Он дал своим слушателям пять секунд, чтобы они поломали голову, чем именно он потрясен, и продолжил свою речь:

– Три года назад я был вынужден исключить из спортивной программы нашего ежегодного праздника бег на четверть мили для отцов, поскольку до меня дошли слухи, что в местном трактире заключаются пари, и у меня возникло подозрение, что по крайней мере в одном случае фаворит был подкуплен. Хотя эта неприятная история и пошатнула мою веру в человечество, я полагал, что одного вида состязаний не коснулись миазмы профессионального спорта. Я говорю о состязаниях в беге с яйцом для девочек. Увы, я ошибался. – Он снова сделал паузу, чтобы справиться со своими чувствами. – Не стану вдаваться в отвратительные подробности. Скажу лишь, что до начала состязаний один человек – это приезжий, состоящий в услужении у одного из гостей в усадьбе, я не стану называть его имя – предложил нескольким участницам забега по пять шиллингов с тем, чтобы они… э-э-э… закончили бег в определенной последовательности. Запоздалое чувство раскаяния заставило его в этом мне признаться, но было уже слишком поздно. Зло свершилось, и теперь пришла очередь возмездия. Нужно принять самые жесткие меры. Я должен проявить твердость. Сара Миллз, Джейн Паркер, Бесси Клей и Рози Джукс – четыре участницы, которые первыми пересекли линию финиша – лишаются любительского статуса и дисквалифицируются, а эта прекрасная сумка для рукоделия, дар лорда Уикеммерсли, присуждается Пруденс Бакстер. Пруденс, шаг вперед!

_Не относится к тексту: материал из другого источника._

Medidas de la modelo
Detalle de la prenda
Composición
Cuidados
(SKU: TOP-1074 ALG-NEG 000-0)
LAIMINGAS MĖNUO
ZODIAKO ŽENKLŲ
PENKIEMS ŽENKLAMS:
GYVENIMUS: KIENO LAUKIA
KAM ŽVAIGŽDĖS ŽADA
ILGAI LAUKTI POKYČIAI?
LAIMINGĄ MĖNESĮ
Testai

ГЛАВА 15. Столичные штучки

Я всегда говорил и сейчас повторю, что во многих отношениях Бинго Литтл – замечательный малый. Мы знакомы со школьной скамьи, и без него жизнь была бы гораздо скучнее. Когда мне хочется развлечься и приятно скоротать время, я предпочту его общество любому другому. Но при этом у него есть и кое-какие недостатки. Во-первых, он влюбляется во всех девушек, имевших неосторожность попасться ему на глаза. А во-вторых, влюбившись, трубит на весь свет о своих чувствах. Застенчивость и сдержанность свойственны Бинго в столь же малой степени, как сочинителям рекламных текстов.

Вот послушайте, какую телеграмму я получил от него в ноябре, примерно через месяц после возвращения из Твинг-Холла.

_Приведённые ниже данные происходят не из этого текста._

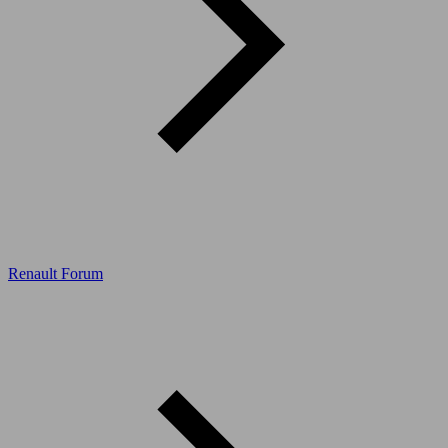
Renault Forum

«Берти, старина, я наконец влюбился. Самая замечательная девушка на свете, Берти, старина. На этот раз все действительно серьезно, Берти. Приезжай немедленно и захвати Дживса. Послушай, ты знаешь табачный магазин на Бонд-стрит, слева, если идти к центру. Купи сотню их фирменных сигарет и пришли мне. У меня все вышли. Уверен, когда ты ее увидишь, ты согласишься: она самая замечательная девушка на свете. Обязательно привези Дживса. Не забудь сигареты.

Бинго».


Телеграмма была отправлена на твингской почте. Я представил, как эту жуткую ахинею, раскрыв рот, читает деревенская почтмейстерша, главная разносчица местных сплетен; не сомневаюсь, что она уже растрезвонила новость по всей округе. Посылать такую телеграмму с деревенской почты – все равно что нанять глашатая. Помню, мальчишкой я читал про рыцарей, викингов и всяких там менестрелей, которые без тени смущения вставали во время многолюдного пира и принимались распевать про то, как они обожают свою прекрасную и ненаглядную. Думаю, Бинго нужно было родиться в ту эпоху.

Дживс принес телеграмму вместе со стаканом виски на сон грядущий, и я дал ему ее прочесть.

– Этого следовало ожидать, – сказал я. – Бинго не влюблялся целых два месяца. Интересно, кого он откопал на этот раз?

– Мисс Мэри Берджесс, сэр, племянницу преподобного мистера Хеппенстола, – сказал Дживс. – Она гостит у своего дяди в Твинге.

– Черт подери! – Я привык, что Дживс знает все на свете, но это уже похоже на ясновидение. – Как вы узнали?

– Когда мы жили в Твинг-Холле этим летом, сэр, я подружился с дворецким мистера Хеппенстола. Время от времени он любезно сообщает мне местные новости. По его словам, сэр, это весьма достойная молодая леди, очень серьезная и положительная. Мистер Литтл очень в нее влюблен, сэр. Брукфилд, мой корреспондент, утверждает, что видел на прошлой неделе, как лунной ночью он целый час не спускал глаз с его окна.

– С чьего окна? Брукфилда?

– Да, сэр. По всей видимости, он полагал, что это окно юной леди.

– А какого дьявола Бинго делает в Твинге?